Una radicalización autóctona y folklórica, con matices propios de una comunidad que compite en idealizar un modelo como perfecto y en estigmatizar a quien represente lo contrario. El bien y el mal, sin término medio. Y menos que menos cometer el sacrilegio de construir un puente que sirva para hallar elementos compatibles entre ambos puntos.
Así, en el imaginario colectivo, mientras de Diego se enfatizan sus méritos en sus brillantes etapas en la Selección y en Nápoli, y se destacan los valores propios del inconformismo y la rebeldía, de Leo – además de su pródiga etapa deportiva - suele destacarse su inserción en un modelo a la medida de la conduca social esperable, más allá de su inestable relación con el fisco español.
Supo explicarlo el sociólogo Eliseo Verón en su momento: "Maradona refleja las creencias y las necesidades colectivas, de los despojados, de los pobres, de los que necesitan creer que Dios está cerca y por eso se identifican con Diego, como antes con Evita".
Hoy día, se entremezclan puntos de vista extremistas en relación a los dos fenómenos futbolísticos mayores que dio la Argentina en medio siglo. Si el uno o el otro, nunca el uno y el otro, es el eje de debate en el inconsciente colectivo de la patria fobalera.
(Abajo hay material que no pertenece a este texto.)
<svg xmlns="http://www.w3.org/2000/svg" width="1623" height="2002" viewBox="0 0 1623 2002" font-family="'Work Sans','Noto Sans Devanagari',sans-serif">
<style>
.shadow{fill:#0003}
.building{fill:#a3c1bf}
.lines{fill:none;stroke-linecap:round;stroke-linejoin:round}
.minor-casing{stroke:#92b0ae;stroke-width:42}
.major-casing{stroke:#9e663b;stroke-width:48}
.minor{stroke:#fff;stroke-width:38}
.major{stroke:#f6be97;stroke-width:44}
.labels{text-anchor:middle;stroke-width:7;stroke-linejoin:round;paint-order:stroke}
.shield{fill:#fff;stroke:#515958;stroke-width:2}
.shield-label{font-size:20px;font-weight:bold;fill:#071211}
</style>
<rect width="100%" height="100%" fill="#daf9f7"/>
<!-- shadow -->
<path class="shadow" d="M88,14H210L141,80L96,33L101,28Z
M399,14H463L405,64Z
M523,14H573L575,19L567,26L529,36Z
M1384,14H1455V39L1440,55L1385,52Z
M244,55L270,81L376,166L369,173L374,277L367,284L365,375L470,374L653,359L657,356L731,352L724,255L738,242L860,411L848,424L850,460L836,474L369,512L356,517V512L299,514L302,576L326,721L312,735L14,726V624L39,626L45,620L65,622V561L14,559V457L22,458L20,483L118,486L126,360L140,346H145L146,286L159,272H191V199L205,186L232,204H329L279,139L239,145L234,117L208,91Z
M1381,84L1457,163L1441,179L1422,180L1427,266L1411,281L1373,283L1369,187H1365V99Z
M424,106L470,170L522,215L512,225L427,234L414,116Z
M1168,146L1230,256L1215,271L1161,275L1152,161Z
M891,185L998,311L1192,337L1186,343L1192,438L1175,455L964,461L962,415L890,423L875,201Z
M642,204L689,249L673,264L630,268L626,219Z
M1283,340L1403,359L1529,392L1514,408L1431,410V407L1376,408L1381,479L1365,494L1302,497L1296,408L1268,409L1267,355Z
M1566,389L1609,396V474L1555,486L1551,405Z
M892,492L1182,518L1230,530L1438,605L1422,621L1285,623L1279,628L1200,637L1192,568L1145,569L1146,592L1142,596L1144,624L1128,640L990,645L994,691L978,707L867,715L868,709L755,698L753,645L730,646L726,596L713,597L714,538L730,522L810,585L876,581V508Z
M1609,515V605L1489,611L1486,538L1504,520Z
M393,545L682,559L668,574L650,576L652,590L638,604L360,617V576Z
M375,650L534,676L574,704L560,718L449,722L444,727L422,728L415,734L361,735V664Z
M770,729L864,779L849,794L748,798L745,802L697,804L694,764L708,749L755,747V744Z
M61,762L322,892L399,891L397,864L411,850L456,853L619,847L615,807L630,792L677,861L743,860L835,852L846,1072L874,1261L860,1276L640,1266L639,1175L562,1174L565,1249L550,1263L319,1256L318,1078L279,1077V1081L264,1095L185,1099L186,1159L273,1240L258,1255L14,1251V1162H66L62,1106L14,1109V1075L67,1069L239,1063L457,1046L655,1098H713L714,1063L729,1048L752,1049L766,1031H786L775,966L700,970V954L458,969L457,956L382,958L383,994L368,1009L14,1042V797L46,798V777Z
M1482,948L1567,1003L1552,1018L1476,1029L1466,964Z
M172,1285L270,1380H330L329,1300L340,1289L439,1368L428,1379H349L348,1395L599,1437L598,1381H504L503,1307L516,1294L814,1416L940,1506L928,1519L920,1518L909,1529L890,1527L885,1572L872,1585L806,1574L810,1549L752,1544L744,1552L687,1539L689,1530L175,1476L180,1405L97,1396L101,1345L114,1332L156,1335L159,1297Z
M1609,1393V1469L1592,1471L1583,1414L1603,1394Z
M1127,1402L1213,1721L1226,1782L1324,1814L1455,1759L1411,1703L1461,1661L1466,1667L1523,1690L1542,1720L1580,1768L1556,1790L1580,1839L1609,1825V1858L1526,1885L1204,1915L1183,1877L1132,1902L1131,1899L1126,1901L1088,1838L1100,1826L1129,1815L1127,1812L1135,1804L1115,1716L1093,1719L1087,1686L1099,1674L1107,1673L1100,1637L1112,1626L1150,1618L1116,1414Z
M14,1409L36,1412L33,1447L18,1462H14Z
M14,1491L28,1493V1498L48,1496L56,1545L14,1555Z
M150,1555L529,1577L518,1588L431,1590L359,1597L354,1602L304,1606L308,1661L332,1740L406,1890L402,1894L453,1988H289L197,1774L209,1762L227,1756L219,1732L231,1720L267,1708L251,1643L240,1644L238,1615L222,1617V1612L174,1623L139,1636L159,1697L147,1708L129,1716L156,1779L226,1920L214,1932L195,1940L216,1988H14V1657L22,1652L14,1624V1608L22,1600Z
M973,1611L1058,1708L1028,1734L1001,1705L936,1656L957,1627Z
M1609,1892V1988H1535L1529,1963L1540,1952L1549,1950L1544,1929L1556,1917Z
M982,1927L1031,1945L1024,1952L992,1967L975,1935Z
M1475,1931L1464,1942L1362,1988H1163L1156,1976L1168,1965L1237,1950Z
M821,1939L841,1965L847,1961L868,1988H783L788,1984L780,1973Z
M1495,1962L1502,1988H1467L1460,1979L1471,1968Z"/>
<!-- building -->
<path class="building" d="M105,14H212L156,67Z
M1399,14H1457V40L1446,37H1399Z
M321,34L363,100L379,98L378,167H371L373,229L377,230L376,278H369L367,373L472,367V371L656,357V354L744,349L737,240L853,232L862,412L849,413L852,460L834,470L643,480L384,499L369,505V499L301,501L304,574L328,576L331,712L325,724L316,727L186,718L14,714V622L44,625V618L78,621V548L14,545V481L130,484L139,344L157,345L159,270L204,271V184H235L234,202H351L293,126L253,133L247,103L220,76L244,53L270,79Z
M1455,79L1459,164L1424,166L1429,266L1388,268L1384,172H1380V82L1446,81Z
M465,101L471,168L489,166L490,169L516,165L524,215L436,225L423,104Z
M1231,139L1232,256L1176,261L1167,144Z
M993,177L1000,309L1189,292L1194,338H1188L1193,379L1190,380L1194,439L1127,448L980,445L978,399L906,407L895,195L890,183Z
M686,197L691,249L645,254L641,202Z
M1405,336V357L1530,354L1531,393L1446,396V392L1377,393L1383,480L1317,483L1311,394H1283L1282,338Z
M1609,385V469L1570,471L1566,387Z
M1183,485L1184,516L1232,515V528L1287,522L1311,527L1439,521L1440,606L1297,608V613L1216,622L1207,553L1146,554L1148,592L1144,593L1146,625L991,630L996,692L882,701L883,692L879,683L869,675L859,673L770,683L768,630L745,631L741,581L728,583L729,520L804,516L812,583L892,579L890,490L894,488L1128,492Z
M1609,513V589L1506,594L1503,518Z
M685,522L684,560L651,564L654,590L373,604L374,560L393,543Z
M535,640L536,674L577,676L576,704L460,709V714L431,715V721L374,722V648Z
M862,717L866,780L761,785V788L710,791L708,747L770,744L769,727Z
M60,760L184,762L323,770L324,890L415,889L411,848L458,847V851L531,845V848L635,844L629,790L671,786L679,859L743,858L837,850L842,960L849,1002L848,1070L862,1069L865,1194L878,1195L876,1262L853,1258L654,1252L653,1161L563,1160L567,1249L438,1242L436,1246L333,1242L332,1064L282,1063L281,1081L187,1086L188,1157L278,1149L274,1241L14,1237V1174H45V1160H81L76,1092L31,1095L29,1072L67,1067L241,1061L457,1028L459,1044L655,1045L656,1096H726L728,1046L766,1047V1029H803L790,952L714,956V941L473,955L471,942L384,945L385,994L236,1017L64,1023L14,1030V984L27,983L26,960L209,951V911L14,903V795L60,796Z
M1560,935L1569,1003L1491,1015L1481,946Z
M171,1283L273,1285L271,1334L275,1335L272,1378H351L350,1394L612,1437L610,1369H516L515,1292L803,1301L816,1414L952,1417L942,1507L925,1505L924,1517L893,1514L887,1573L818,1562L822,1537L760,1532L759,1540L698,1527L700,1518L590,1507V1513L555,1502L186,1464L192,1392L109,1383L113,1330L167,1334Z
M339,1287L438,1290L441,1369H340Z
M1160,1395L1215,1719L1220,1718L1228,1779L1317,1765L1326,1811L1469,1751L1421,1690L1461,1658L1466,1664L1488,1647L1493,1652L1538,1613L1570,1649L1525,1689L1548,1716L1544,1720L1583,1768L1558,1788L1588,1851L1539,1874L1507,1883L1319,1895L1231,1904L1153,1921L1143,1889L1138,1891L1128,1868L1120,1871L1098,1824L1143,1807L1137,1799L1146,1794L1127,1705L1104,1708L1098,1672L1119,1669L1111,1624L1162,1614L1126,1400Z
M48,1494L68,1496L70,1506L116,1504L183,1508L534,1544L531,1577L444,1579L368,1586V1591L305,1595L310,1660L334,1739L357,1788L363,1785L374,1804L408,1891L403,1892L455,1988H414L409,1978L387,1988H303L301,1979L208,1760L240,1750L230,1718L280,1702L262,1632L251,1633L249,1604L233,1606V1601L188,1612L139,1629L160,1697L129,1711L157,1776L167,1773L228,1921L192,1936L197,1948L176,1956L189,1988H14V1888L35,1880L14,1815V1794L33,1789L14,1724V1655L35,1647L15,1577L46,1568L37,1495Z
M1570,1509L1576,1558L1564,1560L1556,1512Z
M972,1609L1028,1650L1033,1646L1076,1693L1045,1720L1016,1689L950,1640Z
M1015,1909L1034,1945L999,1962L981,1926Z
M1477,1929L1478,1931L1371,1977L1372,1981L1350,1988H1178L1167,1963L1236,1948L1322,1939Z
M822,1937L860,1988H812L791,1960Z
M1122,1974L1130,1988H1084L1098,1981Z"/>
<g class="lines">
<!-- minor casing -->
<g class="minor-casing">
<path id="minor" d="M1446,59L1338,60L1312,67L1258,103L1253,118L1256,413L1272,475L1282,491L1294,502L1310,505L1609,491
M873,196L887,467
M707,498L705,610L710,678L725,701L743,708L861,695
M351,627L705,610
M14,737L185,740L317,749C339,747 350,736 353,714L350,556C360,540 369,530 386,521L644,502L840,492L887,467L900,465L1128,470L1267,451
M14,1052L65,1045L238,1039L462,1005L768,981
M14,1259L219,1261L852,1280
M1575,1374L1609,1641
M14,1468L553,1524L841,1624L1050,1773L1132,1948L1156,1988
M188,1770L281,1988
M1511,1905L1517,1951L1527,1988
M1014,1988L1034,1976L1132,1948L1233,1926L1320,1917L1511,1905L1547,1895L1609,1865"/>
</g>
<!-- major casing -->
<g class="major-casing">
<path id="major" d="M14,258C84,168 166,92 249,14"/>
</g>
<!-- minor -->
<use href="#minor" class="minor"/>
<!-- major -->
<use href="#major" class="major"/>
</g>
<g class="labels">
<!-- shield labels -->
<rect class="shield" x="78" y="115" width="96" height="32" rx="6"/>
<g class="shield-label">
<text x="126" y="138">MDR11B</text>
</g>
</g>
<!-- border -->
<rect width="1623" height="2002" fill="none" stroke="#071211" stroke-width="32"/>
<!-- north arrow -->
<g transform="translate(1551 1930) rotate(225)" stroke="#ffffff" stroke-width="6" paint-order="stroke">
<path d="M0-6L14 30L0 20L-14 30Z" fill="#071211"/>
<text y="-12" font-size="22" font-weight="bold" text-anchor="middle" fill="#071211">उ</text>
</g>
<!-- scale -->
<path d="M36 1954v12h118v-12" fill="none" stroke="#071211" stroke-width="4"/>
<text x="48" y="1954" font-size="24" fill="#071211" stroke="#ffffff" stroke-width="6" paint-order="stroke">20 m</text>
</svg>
Extraordinarios futbolistas, absolutamente fuera de molde, que han nacido en estas tierras, se encuentran atrapados por consignas de todo tipo y calibre a la hora de una toma de opinión. A la pregunta de si es mejor Diego que Messi o La Pulga que Maradona, vale decir que Messi nunca será Maradona y Maradona nunca fue Messi.
El problema, el gran e irresoluble problema, es saber quién ganará esa batalla de lucha de opuestos que Diego libra en su interior, la misma que parece no tener fin.